Dans la production romanesque contemporaine, l'œuvre de Sylvie Germain occupe une place à part, affirmant sa singularité.
Magnus, paru en 2005, reçoit le prix Goncourt des lycéens et confirme le talent de son auteure. Avec ce roman, Germain s'ouvre sur d'autres perspectives que celles de raconter une histoire classique de quête d'identité d'un amnésique dans un contexte de guerre.
Au delà de la fiction, l'œuvre dévoile le souci d'innovation au cœur même des conventions littéraires. Il s'agit d'inventer de nouveaux espaces textuels et scripturaux tout en remettant en question les notions traditionnelles de la littérature. Cette recherche est paradoxalement réalisée par le biais d'un procédé rhétorique ancien, la digression, qui s'avère l'une des caractéristiques de l'écriture germainienne dans Magnus.

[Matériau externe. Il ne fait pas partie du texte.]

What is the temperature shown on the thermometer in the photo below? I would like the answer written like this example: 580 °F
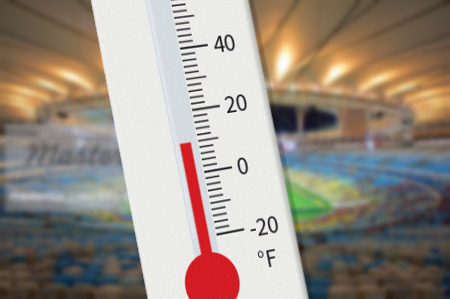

Rappelons que la digression consiste en un changement temporaire de sujet dans le court d'un récit. Traditionnellement, cette pratique était censurée au même titre qu'une faute, un débordement ou une inconséquence.
Une question se pose donc à nous: comment Germain s'est-elle servie de ce procédé rhétorique? A-t-elle pu détourner son image conventionnelle pour la doter d'une nouvelle forme et lui investir de nouvelles fonctions différentes de celles décriées par la rhétorique?
Tout d'abord, l'étude de la composition macrostructurale de Magnus et des rapports Digression / Texte nous a révélé que l'assimilation et l'incorporation de diverses digressions relèvent d'une tactique consciente. De même, la logique de leur insertion revêt le récit de réseaux de significations qui n'existaient pas dans leur emploi traditionnel. De sorte qu'il y ait un dialogue constant entre les diverses formes de digressions et le texte sur lequel elles se greffent.
Un autre aspect novateur de l'emploi des digressions chez Germain réside, en fait, dans leur typologie ainsi que les fonctionnalités diversifiées qui leur sont attribuées.